In “Blue Bird,” the character Scott makes a surprise visit to the Foster family home acting as a government party interested in taking Kate’s statement about the sexual assault she experienced as a military officer. By the end of the play Scott reveals himself as one of the three men who assaulted and raped Kate, and threatened her future as well as her sister’s safety.

Lentini said she spoke to FMU students who said that once they realized that Scott was Kate’s abuser they understood hidden signs of this truth that were portrayed through specific language and subtle actions throughout the play.

Lentini said that she believes watching the play for a second time can reveal deeper meanings and truths about the reality of sexual assault because from the beginning the viewer will recognize Scott as a rapist visiting Kate to show his power against her and threaten her all over again.

“There are so many things that are said to her that are threats,” Lentini said. “He comes to that house to take care of business and doesn’t know what he will encounter there. He has one goal and he can’t leave.
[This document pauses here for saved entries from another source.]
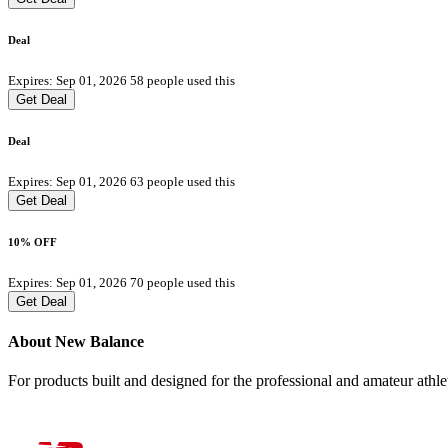
Deal
Expires: Sep 01, 2026
58 people used this
Get Deal
Deal
Expires: Sep 01, 2026
63 people used this
Get Deal
10% OFF
Expires: Sep 01, 2026
70 people used this
Get Deal
About New Balance
For products built and designed for the professional and amateur ath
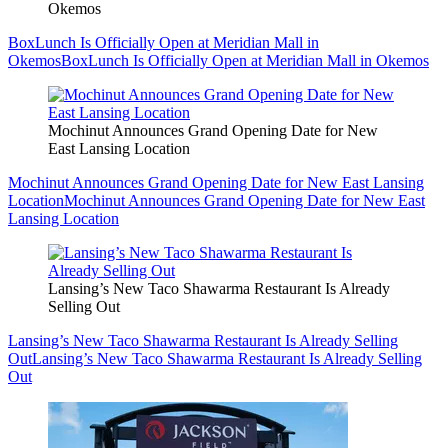
Okemos
BoxLunch Is Officially Open at Meridian Mall in
Okemos
BoxLunch Is Officially Open at Meridian Mall in Okemos
Mochinut Announces Grand Opening Date for New
East Lansing Location
Mochinut Announces Grand Opening Date for New East Lansing
Location
Mochinut Announces Grand Opening Date for New East
Lansing Location
Lansing’s New Taco Shawarma Restaurant Is Already
Selling Out
Lansing’s New Taco Shawarma Restaurant Is Already Selling
Out
Lansing’s New Taco Shawarma Restaurant Is Already Selling
Out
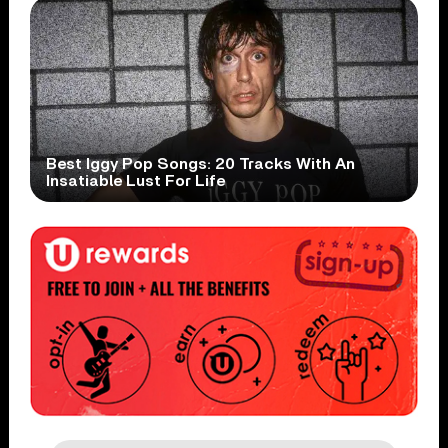
Best Iggy Pop Songs: 20 Tracks With An
Insatiable Lust For Life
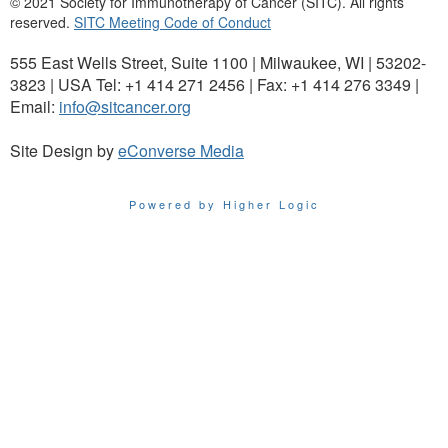
© 2021 Society for Immunotherapy of Cancer (SITC). All rights
reserved.
SITC Meeting Code of Conduct
555 East Wells Street, Suite 1100 | Milwaukee, WI | 53202-
3823 | USA Tel: +1 414 271 2456 | Fax: +1 414 276 3349 |
Email:
info@sitcancer.org
Site Design by
eConverse Media
Powered by Higher Logic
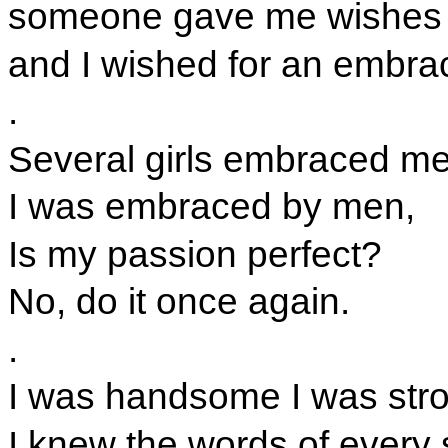
someone gave me wishes
and I wished for an embra
.
Several girls embraced me
I was embraced by men,
Is my passion perfect?
No, do it once again.
.
I was handsome I was str
I knew the words of every 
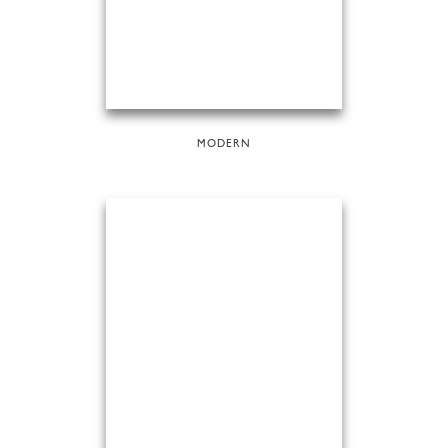
MODERN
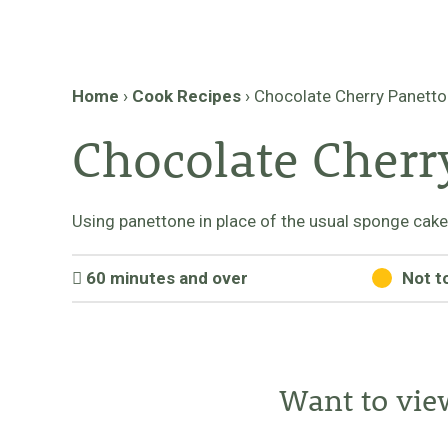
Home
›
Cook Recipes
›
Chocolate Cherry Panetton
Chocolate Cherry
Using panettone in place of the usual sponge cakes g
60 minutes and over
Not t
Want to vie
What seems like benign dialogue is actually Scott threatening her in a colloquial way. Every day words can have an exceptionally threatening meaning.”

Graham said that sexual assault occurs and is hidden from the world in real life just as it was portrayed in the play.

“I was angry that sexual abuse is pushed under the rug,” Graham said. “Sexual assault is real and as a country we need to help the victims and stop the abusers.”